2026
Alexandru Fechet
Alexandru Fechet est auteurice, chercheur·e et performeur·e. Ses textes voient le jour parfois en revue, parfois sur scène. Iel écrit à partir du corps comme lieu d’héritage et de consumation – de traumatisme et de grâce. Iel travaille comme libraire et enseignant·e à Tio’tià:ke/Montréal.
Dans le cadre de la résidence Tracer la voix, Alexandru Fechet, par son projet L’oubli parle, aborde l’immigration, la violence politique, tant intime qu’historique, et la transmission traumatique au sein d’une relation entre une mère et son enfant. Le projet s’intéresse à la manière dont la violence se réverbère jusqu’à la vie intime des êtres – leurs désirs, leurs pulsions, leur manière d’aimer et de s’abandonner. Comment l’écrasement politique engendre-t-il des personnes hantées par la destruction ? Et comment cette hantise se transmet-elle d’un corps à un autre, particulièrement dans le lien de filiation ? Enfin, comment penser une poétique qui puisse déployer la violence répétitive du traumatisme jusqu’à y faire éclore des potentialités créatrices et tracer ainsi la voie d’une réparation de l’affectif ?

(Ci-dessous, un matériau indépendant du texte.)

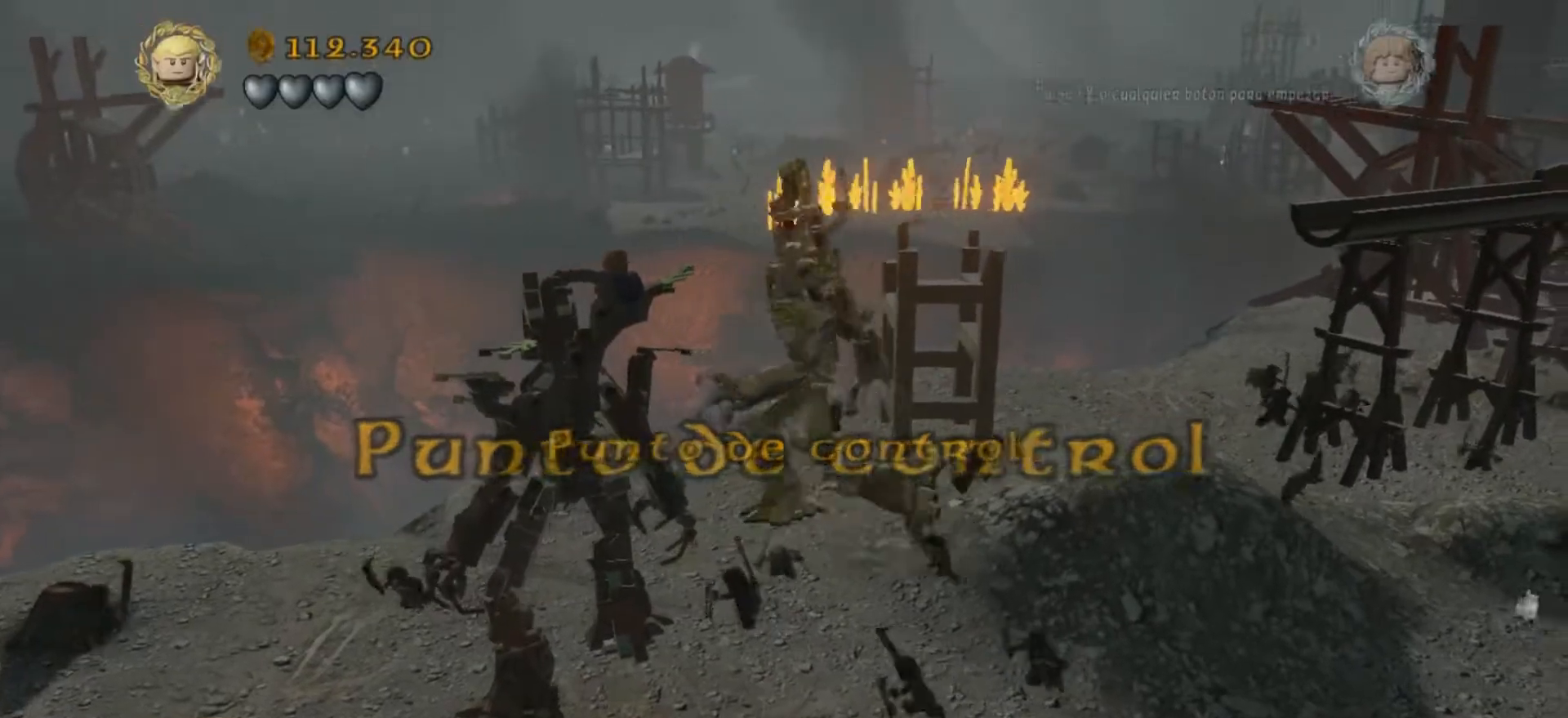
{"keys": ["d"], "events": [[334, "d", "down"], [334, "s", "up"]]}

Alexandru Fechet remercie le Festival de la poésie de Montréal, le Conseil des arts de Montréal et la Bibliothèque interculturelle de Côte-des-Neiges pour leur confiance, leur générosité et leur soutien.
2025
Elissa Kayal
Née à Beyrouth d’une famille libano-palestinienne, Elissa Kayal est une écrivaine, poète et critique littéraire qui habite Tiohtià:ke/Montréal depuis 2011. Sa pratique artistique allie performance, psychanalyse et poésie où la parole jaillit du corps et de ses organes. Ses principes sont l’euphorie, l’urgence, les célébrations vengeresses, l’oralité et la culture pop.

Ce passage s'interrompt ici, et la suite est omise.